▶ Excerpted passage
※
While we will not weigh in with fundamental analysis on these issues, we will pop the hood for a look at the charts.

Let's dig in.

Signet Is Not Sparkling or Twinkling

Earnings were out this past week on Signet Jewelers SIG and they were not beautiful.  But we did see a potential breakdown taking place just days ago with some pretty heavy turnover to the downside. That was a "tell," or an indication of more selling to come. The chart, though, while not horrible up to that point, totally imploded on Thursday.  

The MACD (moving average convergence/divergence) has started to roll over, and the RSI (relative strength index) is oversold, but this is really day six, and there seems to be more downside here. In fact, there is an upside gap that needs to fill way down in the high $70's, and that is where we will set a target. 

Let's be patient for the $76 level and then consider more downside to the high $60's.  Place a stop at $96 just in case.

SentinelOne Badly Breaks a Medium-Term Trendline

SentinelOne S was looking good until getting busted this past week following weak earnings. The stock had looked quite sharp with a series of higher highs and higher lows (textbook uptrend). But look at those volume bars, very strong on these past few down sessions. That spells trouble for this stock, which is not even oversold by the standard of RSI (top pane) or money flow (bottom pane).  

The MACD just rolled over to a sell signal. After the sharp rise since June, SentinelOne has little support until the $17 area, which seems a nice profit target on a short play.  Put in a stop at $27 just in case.  This is a very bearish looking chart and with some follow-through to the downside, it makes this short idea seem so very right.

Caleres Broke Support Long Ago

Caleres CAL stock has been bad for weeks, with a series of lower highs and lower lows in place since peaking back in July. Notice the head/shoulders pattern, which is one of the most bearish in the technical analysis universe. There's no telling where this stock is going to stop falling, but it is circling the drain fast. 

The indicators are bearish, with a rollover on the MACD and weakness in money flow and the RSI. The cloud has been red for weeks and remains so. Volume trends are also bearish. There's nothing positive about this chart so we think downside has some profit potential.  

Let's target $17 on this one, an aggressive move, but there is some support there. Put in a stop at $31.
※
▶ Supplied material
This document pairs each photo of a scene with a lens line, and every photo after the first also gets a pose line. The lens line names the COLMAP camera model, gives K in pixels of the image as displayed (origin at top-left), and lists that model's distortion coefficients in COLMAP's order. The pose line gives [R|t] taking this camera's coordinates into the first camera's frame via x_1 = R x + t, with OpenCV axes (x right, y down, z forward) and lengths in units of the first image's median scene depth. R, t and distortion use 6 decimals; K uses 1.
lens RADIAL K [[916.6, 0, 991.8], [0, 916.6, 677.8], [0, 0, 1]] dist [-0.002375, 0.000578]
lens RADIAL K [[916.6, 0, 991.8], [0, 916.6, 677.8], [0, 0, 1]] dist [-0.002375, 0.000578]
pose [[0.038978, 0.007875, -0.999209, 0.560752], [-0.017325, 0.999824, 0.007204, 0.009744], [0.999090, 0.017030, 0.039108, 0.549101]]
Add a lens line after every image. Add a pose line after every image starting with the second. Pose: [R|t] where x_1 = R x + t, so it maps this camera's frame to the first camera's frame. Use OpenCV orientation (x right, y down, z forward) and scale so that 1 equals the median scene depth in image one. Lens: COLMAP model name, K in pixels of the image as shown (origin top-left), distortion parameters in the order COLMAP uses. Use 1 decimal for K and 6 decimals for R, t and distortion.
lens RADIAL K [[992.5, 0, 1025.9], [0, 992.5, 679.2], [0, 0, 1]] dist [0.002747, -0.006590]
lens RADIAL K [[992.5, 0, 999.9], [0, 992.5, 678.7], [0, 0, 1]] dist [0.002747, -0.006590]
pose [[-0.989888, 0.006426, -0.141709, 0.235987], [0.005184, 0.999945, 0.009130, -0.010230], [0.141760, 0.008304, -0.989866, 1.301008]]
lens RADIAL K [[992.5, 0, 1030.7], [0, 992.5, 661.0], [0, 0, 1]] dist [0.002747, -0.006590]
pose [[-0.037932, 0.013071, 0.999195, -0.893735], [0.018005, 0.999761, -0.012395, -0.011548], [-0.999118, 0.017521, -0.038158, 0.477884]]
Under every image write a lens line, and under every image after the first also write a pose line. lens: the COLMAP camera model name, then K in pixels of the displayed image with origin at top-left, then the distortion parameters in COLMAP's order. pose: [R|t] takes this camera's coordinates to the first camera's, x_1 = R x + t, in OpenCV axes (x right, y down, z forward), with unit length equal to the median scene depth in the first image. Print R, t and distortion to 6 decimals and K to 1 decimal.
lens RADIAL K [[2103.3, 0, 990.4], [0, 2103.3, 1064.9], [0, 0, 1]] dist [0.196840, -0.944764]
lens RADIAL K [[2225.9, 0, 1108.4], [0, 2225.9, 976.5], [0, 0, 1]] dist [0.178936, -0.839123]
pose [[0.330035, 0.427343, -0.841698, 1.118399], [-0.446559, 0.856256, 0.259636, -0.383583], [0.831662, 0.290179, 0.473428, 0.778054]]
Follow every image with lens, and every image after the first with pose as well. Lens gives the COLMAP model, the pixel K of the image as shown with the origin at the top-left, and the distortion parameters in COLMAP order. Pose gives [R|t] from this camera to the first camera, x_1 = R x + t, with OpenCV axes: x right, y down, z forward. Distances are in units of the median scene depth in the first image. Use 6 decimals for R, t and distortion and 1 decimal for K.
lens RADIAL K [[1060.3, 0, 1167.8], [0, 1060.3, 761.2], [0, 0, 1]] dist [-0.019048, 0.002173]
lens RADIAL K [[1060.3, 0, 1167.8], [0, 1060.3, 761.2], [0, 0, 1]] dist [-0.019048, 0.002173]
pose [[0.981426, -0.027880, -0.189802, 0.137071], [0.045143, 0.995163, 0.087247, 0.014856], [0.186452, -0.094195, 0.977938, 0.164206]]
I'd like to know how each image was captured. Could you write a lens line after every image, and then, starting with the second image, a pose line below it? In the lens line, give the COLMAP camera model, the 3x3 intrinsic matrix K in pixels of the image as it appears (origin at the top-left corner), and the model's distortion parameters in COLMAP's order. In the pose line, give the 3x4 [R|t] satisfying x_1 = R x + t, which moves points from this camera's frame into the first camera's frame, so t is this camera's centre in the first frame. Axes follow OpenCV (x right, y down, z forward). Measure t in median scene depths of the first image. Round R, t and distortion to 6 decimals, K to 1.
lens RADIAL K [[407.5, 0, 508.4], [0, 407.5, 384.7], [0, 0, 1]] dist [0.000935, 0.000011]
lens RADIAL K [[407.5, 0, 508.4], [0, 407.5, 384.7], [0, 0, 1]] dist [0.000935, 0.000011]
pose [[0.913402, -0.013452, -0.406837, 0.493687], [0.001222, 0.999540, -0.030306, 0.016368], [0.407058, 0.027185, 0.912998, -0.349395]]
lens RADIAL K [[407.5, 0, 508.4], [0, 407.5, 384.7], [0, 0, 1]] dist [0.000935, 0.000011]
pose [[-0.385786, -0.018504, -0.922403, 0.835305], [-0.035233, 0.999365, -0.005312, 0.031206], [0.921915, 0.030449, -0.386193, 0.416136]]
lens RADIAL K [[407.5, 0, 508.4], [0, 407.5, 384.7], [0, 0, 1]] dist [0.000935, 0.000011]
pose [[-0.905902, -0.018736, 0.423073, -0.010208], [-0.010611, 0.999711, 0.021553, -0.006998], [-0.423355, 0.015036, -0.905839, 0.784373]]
※
▶ Work item
In the stock-chart commentary above, at what price does it suggest placing a stop on the SentinelOne short idea?

▶ Answer space
$27